Primer claustro primera adjudicación de alumnos. Alguien exclamó: Carmen, este curso,,le toca a Isabel que es nueva. Otro alguien, con un gesto y leve movimiento de manos, me decía; ¡anda, hija, ya vas arreglada! Y la pequeña Carmen, en aquel fatídico sorteo de alumnos, efectivamente, me tocó a mí.
Primer día de clase. Treinta y cinco alumnos de primer curso. Entre ellos destaca Carmen por estatura. Me presento, se presentan. Ella, Carmen, a su nombre añade: a una servidora no le gusta leer. Pues, ¿qué te gusta hacer? -le preguntó-. ser peluquera -contesta- y efectivamente, la observo mañana y tarde. De un lado para otro, con una peineta en la mano y un pequeño bote con agua, intenta, de pequeño en pequeño, peinarlos con chorreones de agua que provocan las consiguientes protestas y hasta lágrimas de los pequeños.
No sé qué hacer con ella. Se niega a estar sentada, a leer, a escribir... Limpia la pizarra, baja estos papeles al director, ordena el armario, etc. etc. Trató de que, al menos, no moleste a los compañeros.
Un día se me ocurre una idea: si quieres -le digo- tú me peinas a mí y, a cambio, lees un poco cada día. El trato queda "cerrado".
Y cada tarde, cuando a las cinco salen todos, ella me peina, y yo le voy señalando en una cartilla las primeras letras que repite gustosa. Así, un día y otro. Carmen empieza a leer y escribir palabras en la pizarra. Llega el fin de curso y Carmen, con atención especial, termina lista para pasar de curso. Me despido de todos y cada uno. Carmen no está. La busco y tengo que irme. Quiero verla porque mi destino en aquel pueblo era por un año. Me llegan las siete y Carmen no aparece; tengo que irme.
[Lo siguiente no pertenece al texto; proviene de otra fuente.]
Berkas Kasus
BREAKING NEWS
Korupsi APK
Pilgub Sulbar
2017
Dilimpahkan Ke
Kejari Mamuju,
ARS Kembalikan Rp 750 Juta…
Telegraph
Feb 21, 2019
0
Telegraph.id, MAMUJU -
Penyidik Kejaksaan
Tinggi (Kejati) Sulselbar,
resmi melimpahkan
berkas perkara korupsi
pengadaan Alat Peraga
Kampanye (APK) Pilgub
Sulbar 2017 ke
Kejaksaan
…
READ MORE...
Rodeada de alumnos arranco el coche sin dejar de buscarla y, nada más salir del pueblo, cuando oigo todavía el griterío de la despedida, Carmen, medió escondida detrás de un árbol, me arroja por la ventanilla un manojo de jaramagos. Me detengo para abrazarla y se aleja corriendo sin mirar para atrás. Era evidente: no quería, no podía despedirse; yo tampoco.
Han pasado años. Muchos, pero sigo sintiendo la caricia de sus manos sobre mis cabellos en atardeceres de invierno,cuando tan solo unos débiles rayos de sol son testigo de aquella "clase" tan maravillosa que nunca olvidaré.